Exercise:
If a line in the records below holds the string "none", count it, and state only the final count.

(Records contained in a dataset)
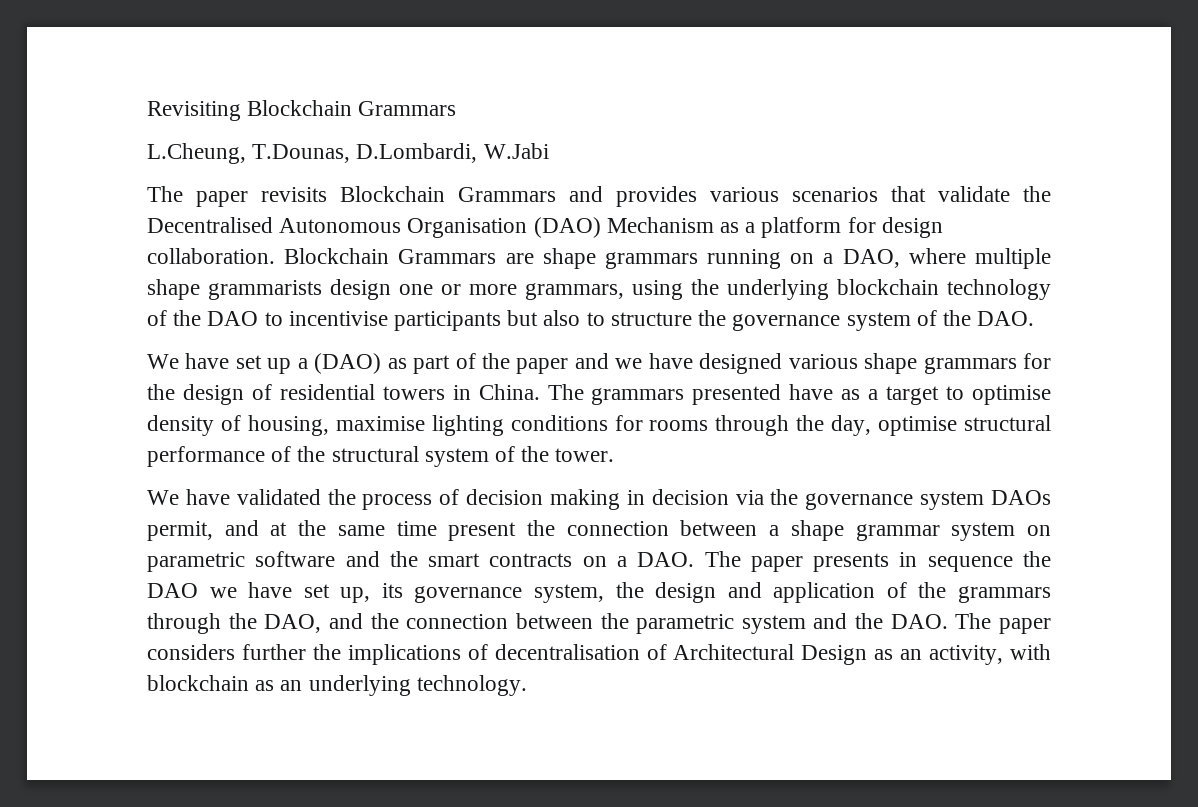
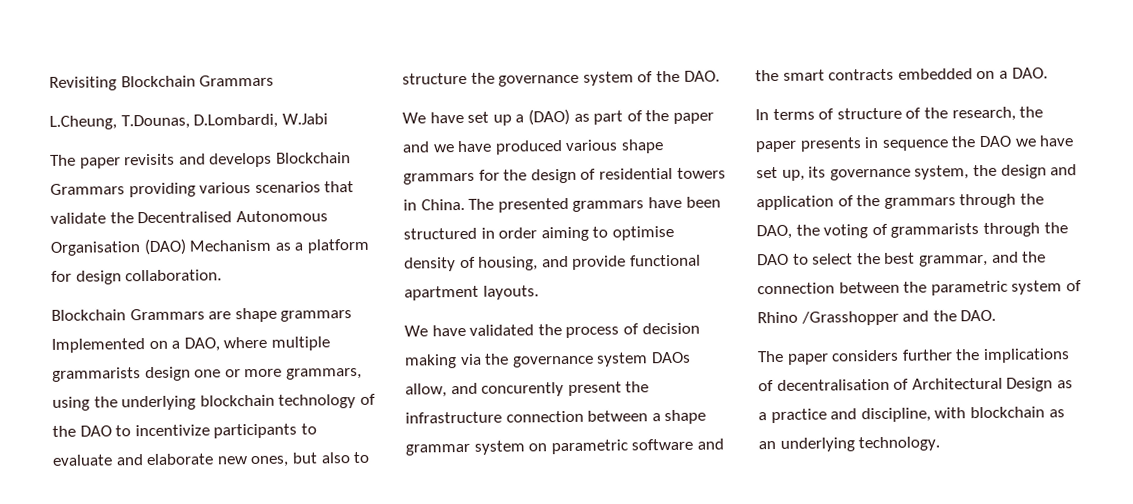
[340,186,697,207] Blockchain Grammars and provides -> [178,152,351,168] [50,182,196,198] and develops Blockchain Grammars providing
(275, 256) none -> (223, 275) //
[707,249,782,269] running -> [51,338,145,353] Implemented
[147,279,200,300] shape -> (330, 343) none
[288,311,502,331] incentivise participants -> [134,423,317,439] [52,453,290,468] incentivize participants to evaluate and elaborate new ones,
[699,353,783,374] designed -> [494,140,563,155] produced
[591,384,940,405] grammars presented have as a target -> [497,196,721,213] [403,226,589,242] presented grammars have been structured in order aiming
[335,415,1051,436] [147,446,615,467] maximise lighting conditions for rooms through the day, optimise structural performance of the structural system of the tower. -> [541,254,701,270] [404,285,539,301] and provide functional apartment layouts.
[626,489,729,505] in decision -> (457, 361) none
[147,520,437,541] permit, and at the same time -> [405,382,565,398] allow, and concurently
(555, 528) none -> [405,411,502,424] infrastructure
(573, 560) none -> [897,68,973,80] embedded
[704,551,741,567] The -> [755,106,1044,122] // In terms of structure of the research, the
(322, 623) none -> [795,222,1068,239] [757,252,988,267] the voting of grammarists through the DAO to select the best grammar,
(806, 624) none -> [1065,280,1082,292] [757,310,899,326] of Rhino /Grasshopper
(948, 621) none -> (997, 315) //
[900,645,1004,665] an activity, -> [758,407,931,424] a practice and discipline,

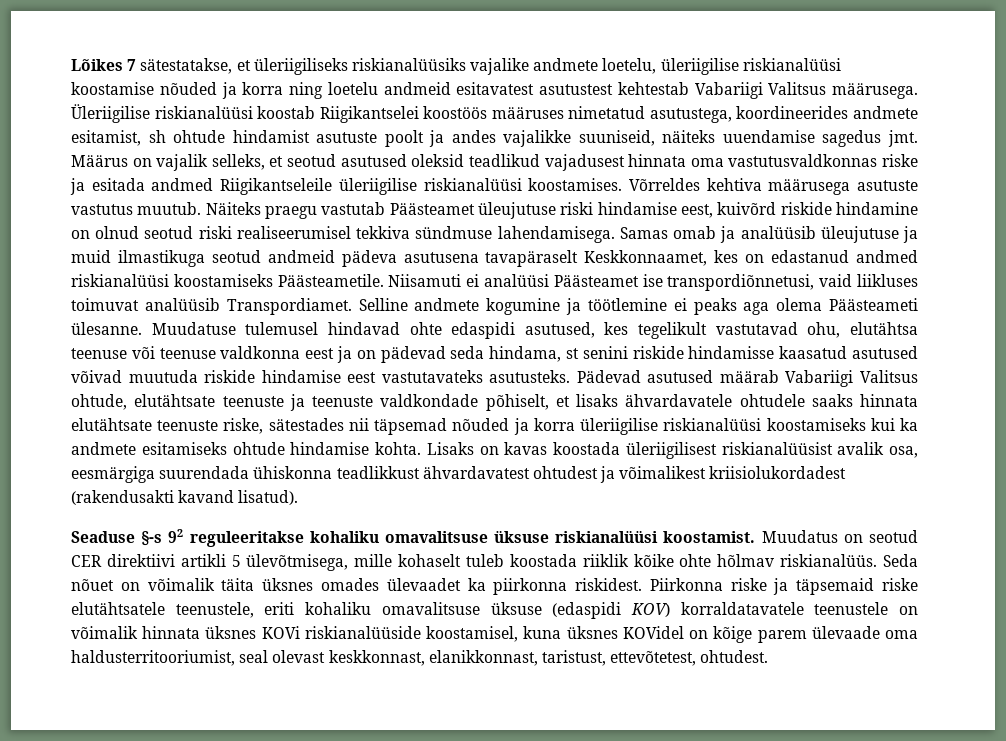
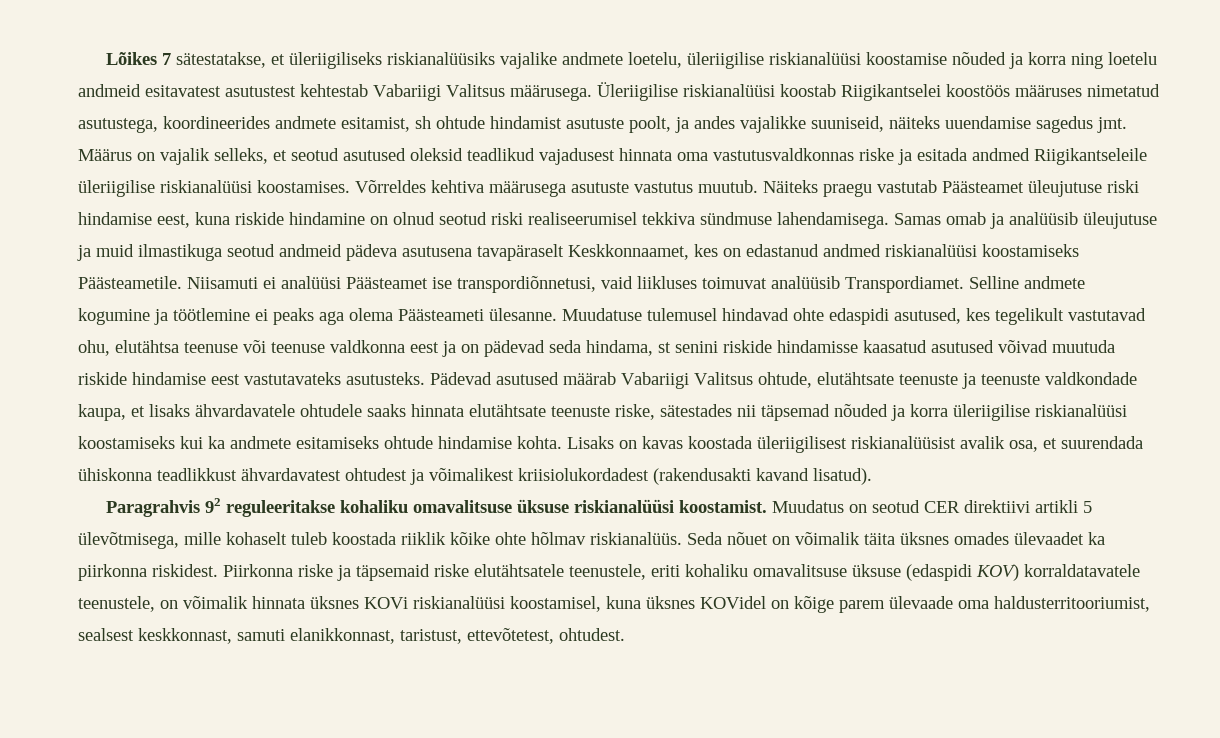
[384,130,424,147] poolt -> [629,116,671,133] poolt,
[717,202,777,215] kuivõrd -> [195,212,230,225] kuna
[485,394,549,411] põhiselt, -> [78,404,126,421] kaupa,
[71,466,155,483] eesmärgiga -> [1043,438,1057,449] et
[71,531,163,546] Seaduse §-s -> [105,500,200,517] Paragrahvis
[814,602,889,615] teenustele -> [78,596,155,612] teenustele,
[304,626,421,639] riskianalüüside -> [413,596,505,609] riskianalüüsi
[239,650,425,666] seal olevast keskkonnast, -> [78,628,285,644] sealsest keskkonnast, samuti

Answer to this exercise:
8